Authoritative nameservers
The domain's own nameservers — hosted at a DNS provider like Cloudflare, AWS Route 53, or a registrar — hold the actual record values and return the authoritative answer.
Response cached
The recursive resolver caches the result according to the TTL on the record. Subsequent queries for the same record skip the chain entirely until the TTL expires.
The entire chain from browser to authoritative nameserver — in a cold cache scenario — typically completes in 20–120 ms. Subsequent lookups for the same record are served from cache in under 1 ms.
DNS record types you need to know
Each record type serves a specific purpose. Understanding what each one controls helps you understand why a change to it can be catastrophic:
| Type | Purpose | If changed unauthorised |
|---|---|---|
A | Maps a hostname to an IPv4 address | Website traffic redirected |
AAAA | Maps a hostname to an IPv6 address | IPv6 traffic redirected |
CNAME | Alias from one hostname to another | Subdomain traffic redirected |
MX | Mail server(s) for the domain | Email delivery broken or hijacked |
TXT | Arbitrary text — SPF, DMARC, site verification tokens | Email auth failure, verifications lost |
NS | Authoritative nameservers for the domain | Full DNS control transferred |
CAA | Which CAs may issue SSL certs for the domain | Unauthorised certificates may be issued |
SOA | Zone metadata, serial number, refresh intervals | Zone transfer failures |
TTL — why propagation takes time
Every DNS record has a TTL (Time To Live) value, measured in seconds. This tells resolvers how long to cache the record before checking for a new value:
- TTL 300 (5 minutes) — Record changes are visible globally within 5 minutes. Good for dynamic infrastructure, but increases DNS query volume to your nameservers.
- TTL 3600 (1 hour) — The most common default. Record changes take up to an hour to reach all resolvers worldwide.

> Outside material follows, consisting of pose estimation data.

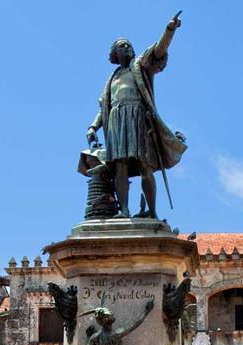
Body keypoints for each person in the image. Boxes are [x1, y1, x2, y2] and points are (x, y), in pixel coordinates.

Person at [86, 13, 187, 219]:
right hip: (115, 120)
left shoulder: (140, 66)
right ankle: (123, 210)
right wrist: (93, 127)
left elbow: (158, 50)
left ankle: (152, 211)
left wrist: (169, 31)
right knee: (119, 166)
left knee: (145, 165)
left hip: (137, 118)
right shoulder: (112, 79)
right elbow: (103, 107)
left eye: (129, 45)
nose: (128, 47)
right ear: (115, 54)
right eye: (122, 46)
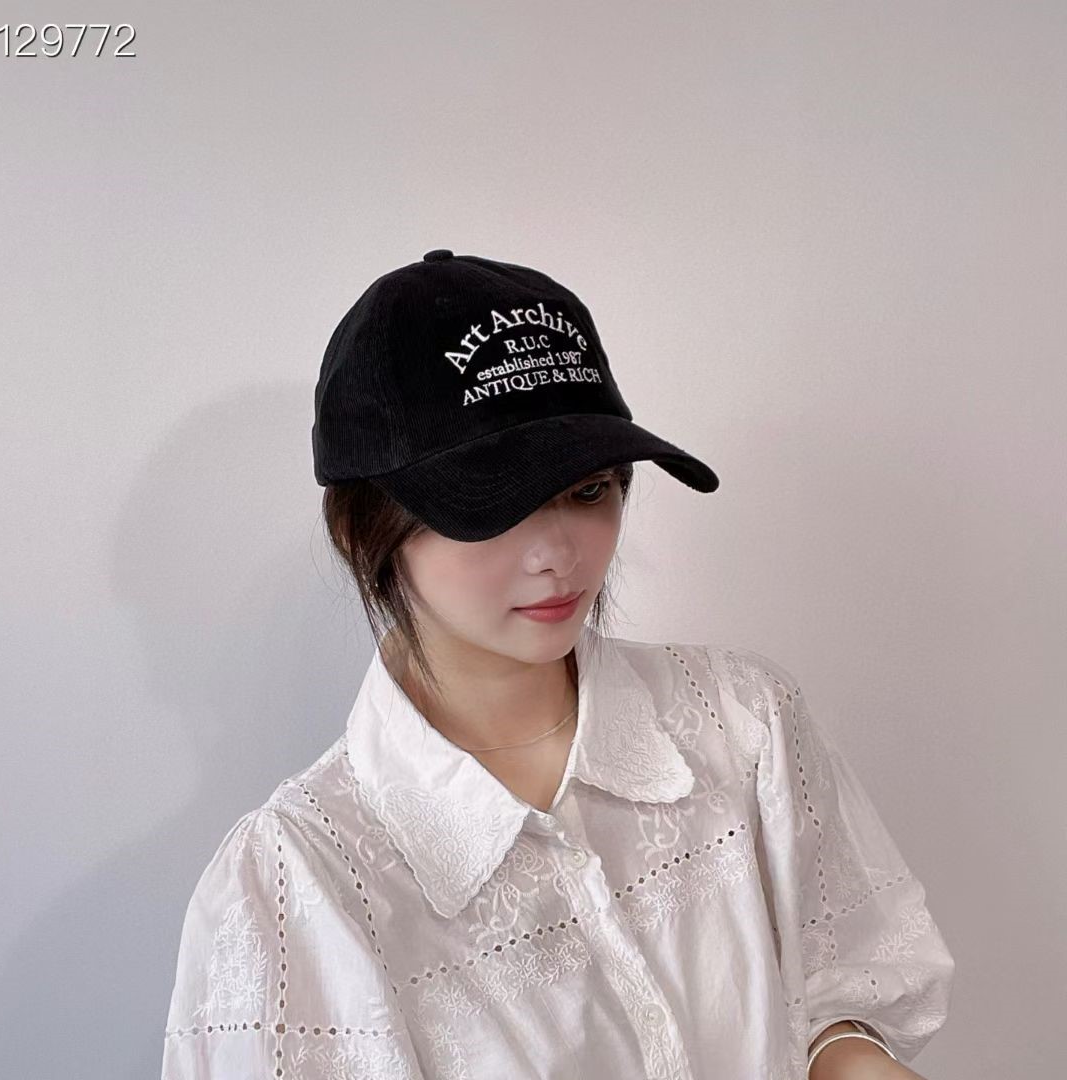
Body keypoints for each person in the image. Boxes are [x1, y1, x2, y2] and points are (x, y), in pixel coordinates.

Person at [160, 250, 955, 1079]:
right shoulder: (301, 884)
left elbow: (841, 986)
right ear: (362, 531)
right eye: (496, 506)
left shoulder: (741, 723)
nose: (559, 556)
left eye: (589, 490)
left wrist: (852, 1054)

- TTL 86400 (24 hours) — Used for stable records like NS entries. Changes take up to a day to propagate — good for stability, bad for incident response.

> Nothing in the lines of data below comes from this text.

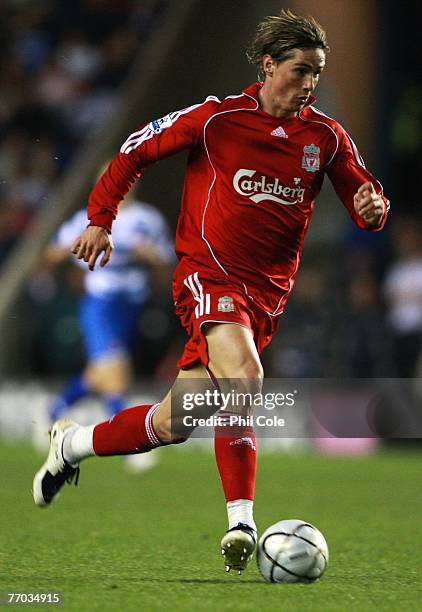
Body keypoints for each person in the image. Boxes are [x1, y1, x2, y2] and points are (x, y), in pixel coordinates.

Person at [33, 9, 389, 574]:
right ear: (269, 66)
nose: (309, 85)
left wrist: (374, 209)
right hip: (208, 276)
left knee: (172, 425)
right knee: (245, 379)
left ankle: (72, 445)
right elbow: (133, 150)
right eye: (300, 71)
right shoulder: (216, 118)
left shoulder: (325, 137)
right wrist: (101, 217)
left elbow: (364, 201)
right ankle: (242, 523)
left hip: (265, 298)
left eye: (317, 74)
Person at [38, 189, 174, 471]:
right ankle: (130, 447)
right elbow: (52, 254)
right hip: (100, 304)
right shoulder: (89, 219)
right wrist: (73, 248)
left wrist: (149, 254)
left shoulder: (147, 219)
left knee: (100, 372)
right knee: (115, 373)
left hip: (133, 304)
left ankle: (52, 411)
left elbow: (167, 260)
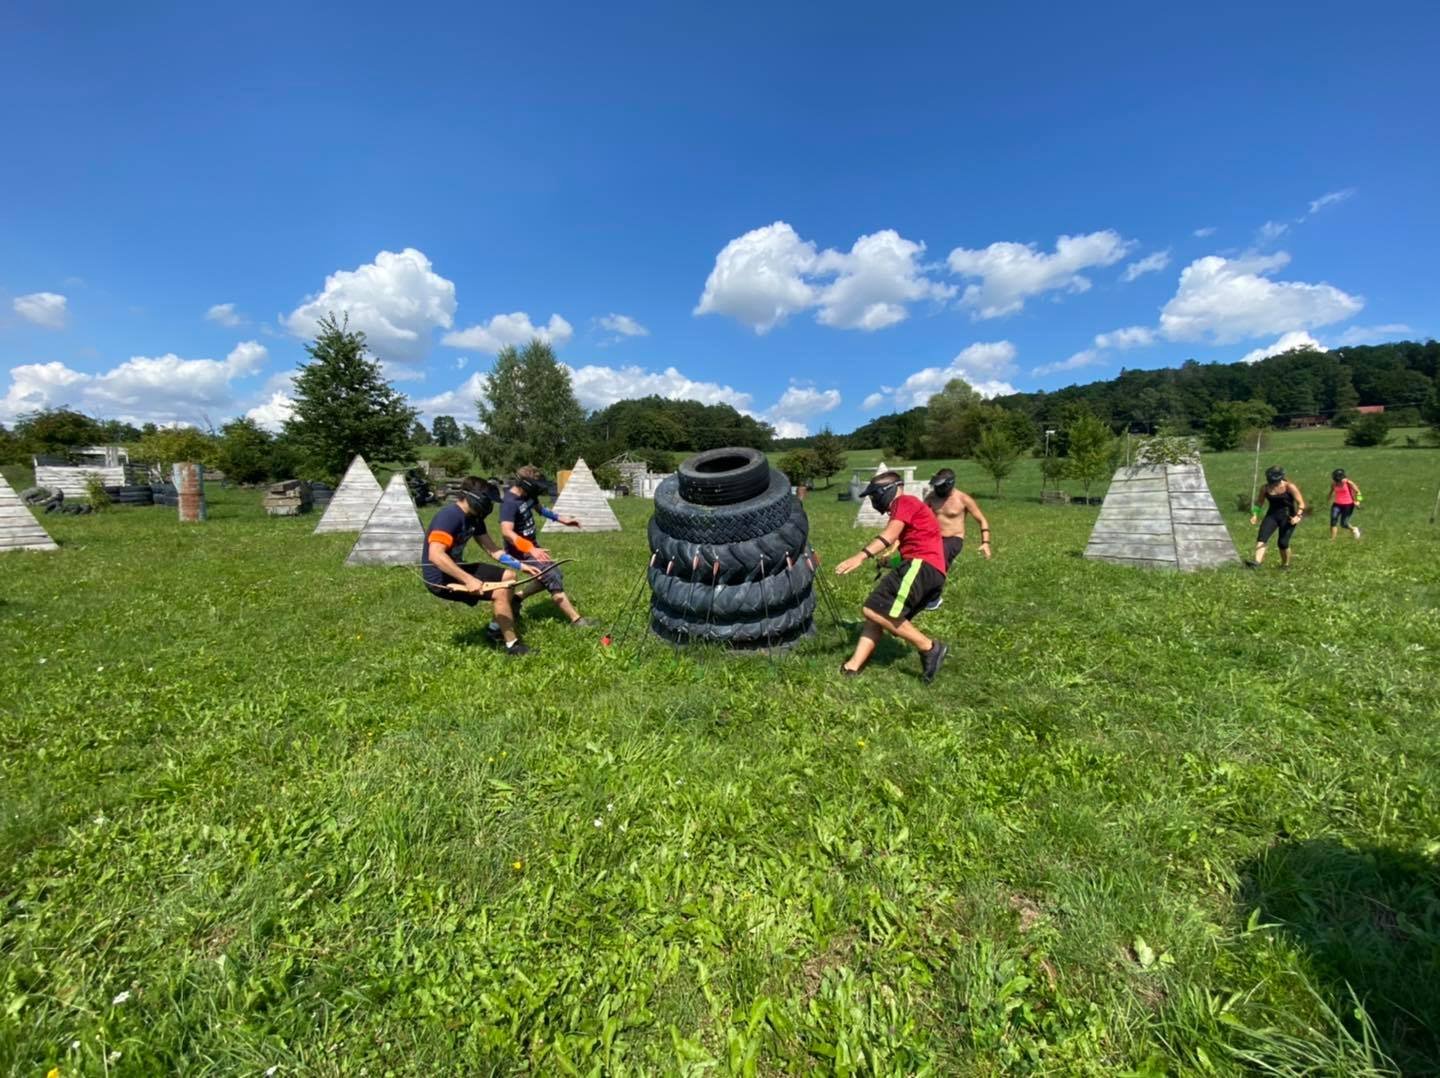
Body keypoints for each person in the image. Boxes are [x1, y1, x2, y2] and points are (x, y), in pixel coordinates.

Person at [835, 471, 948, 681]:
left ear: (887, 491)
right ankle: (852, 666)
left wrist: (860, 557)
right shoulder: (912, 506)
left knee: (873, 608)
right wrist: (890, 562)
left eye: (874, 495)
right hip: (928, 569)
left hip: (921, 566)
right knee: (876, 616)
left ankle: (929, 647)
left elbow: (890, 535)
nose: (873, 501)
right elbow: (916, 545)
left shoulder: (903, 501)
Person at [422, 476, 538, 656]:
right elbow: (435, 555)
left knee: (509, 577)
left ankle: (494, 628)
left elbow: (493, 550)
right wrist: (469, 580)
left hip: (455, 568)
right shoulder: (449, 516)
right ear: (476, 498)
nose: (491, 506)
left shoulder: (474, 519)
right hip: (440, 578)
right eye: (488, 501)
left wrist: (521, 566)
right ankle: (512, 646)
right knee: (501, 592)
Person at [499, 464, 597, 628]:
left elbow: (539, 509)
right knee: (551, 576)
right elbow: (506, 532)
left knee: (552, 574)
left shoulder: (528, 495)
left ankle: (516, 599)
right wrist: (530, 549)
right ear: (527, 484)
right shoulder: (510, 502)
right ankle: (577, 621)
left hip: (533, 547)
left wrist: (561, 519)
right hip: (521, 551)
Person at [921, 468, 992, 609]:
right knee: (922, 562)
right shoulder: (931, 497)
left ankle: (934, 599)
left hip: (954, 538)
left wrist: (985, 543)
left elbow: (982, 520)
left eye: (940, 486)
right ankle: (923, 592)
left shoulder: (963, 499)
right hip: (934, 538)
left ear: (950, 484)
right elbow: (920, 517)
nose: (937, 489)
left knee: (938, 562)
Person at [1247, 466, 1306, 569]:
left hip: (1288, 517)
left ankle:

A common mistake is lowering the TTL immediately before a planned migration, making the change, then forgetting to raise it again — leaving records with a 60-second TTL permanently, generating unnecessary load and signalling instability to monitoring tools.
Why DNS changes are so dangerous
DNS attacks don't look like attacks. There's no malware, no crashed service, no error message visible to anyone managing the domain — just traffic quietly routing somewhere it shouldn't.
Common DNS attack vectors
- ›A record manipulation: Redirects website visitors to a phishing copy. Especially effective if the attacker also obtains a DV certificate for the domain — visitors see a valid HTTPS padlock.

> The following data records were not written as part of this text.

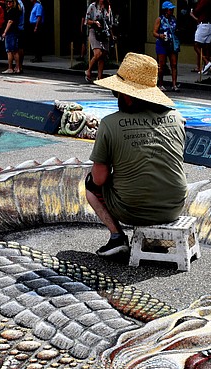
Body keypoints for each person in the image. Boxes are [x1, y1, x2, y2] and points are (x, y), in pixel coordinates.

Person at [85, 52, 187, 257]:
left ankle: (116, 237)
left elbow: (99, 178)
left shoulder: (110, 123)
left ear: (128, 96)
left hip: (131, 209)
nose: (116, 97)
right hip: (175, 205)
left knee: (90, 184)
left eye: (118, 93)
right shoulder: (177, 118)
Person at [152, 1, 179, 92]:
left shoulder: (173, 19)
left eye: (172, 9)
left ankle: (174, 84)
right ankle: (160, 84)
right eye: (170, 9)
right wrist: (160, 36)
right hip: (162, 44)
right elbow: (154, 32)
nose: (172, 11)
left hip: (171, 44)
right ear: (165, 10)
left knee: (174, 64)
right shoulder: (160, 19)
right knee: (161, 65)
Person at [84, 0, 111, 82]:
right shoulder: (92, 6)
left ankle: (100, 77)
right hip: (94, 31)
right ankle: (88, 70)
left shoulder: (108, 7)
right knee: (98, 53)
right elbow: (86, 21)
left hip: (104, 32)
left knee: (103, 55)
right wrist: (94, 22)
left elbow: (110, 22)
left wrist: (112, 35)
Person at [190, 0, 211, 74]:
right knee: (206, 47)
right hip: (210, 25)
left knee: (196, 45)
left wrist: (193, 13)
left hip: (204, 25)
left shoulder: (203, 1)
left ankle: (207, 62)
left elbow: (197, 10)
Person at [0, 0, 19, 73]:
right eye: (7, 2)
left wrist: (5, 32)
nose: (8, 3)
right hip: (14, 31)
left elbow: (10, 22)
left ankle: (10, 68)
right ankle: (17, 68)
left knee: (9, 51)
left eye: (10, 2)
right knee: (15, 51)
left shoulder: (12, 11)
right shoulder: (16, 10)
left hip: (10, 32)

- ›MX hijacking: Routes all incoming email to an attacker-controlled server. Password resets, invoices, and client communications are silently intercepted.
- ›NS takeover: The most severe attack. Changing NS records transfers full control of every DNS record to an attacker. Possible when a domain registrar account is compromised.
- ›Subdomain takeover: A CNAME pointing to a decommissioned service (old Heroku app, GitHub Pages site, Azure endpoint) can be claimed by an attacker, giving them a valid hostname under your domain.
- ›Accidental changes: A developer drops a record during migration. An SPF record is edited and a character is removed. A TTL is set to 86400 during a planned change and left indefinitely. Without a baseline, you can't tell the difference until someone calls.
What Aideworks monitors
Aideworks continuously polls all DNS record types for every domain in your account, comparing them against a fingerprinted baseline:
- Full record tracking — A, AAAA, CNAME, MX, TXT, NS, CAA, SOA across every monitored subdomain.
- NS changes are critical-severity — any nameserver change triggers an immediate high-priority alert, since NS changes represent full loss of DNS control.
- MX and TXT alerts are high-priority — they affect email delivery and authentication.
- Multi-region polling — checks run from multiple geographic locations to catch propagation inconsistencies.
- Historical change log — every change is stored with timestamp, old value, and new value — a complete audit trail for incident analysis.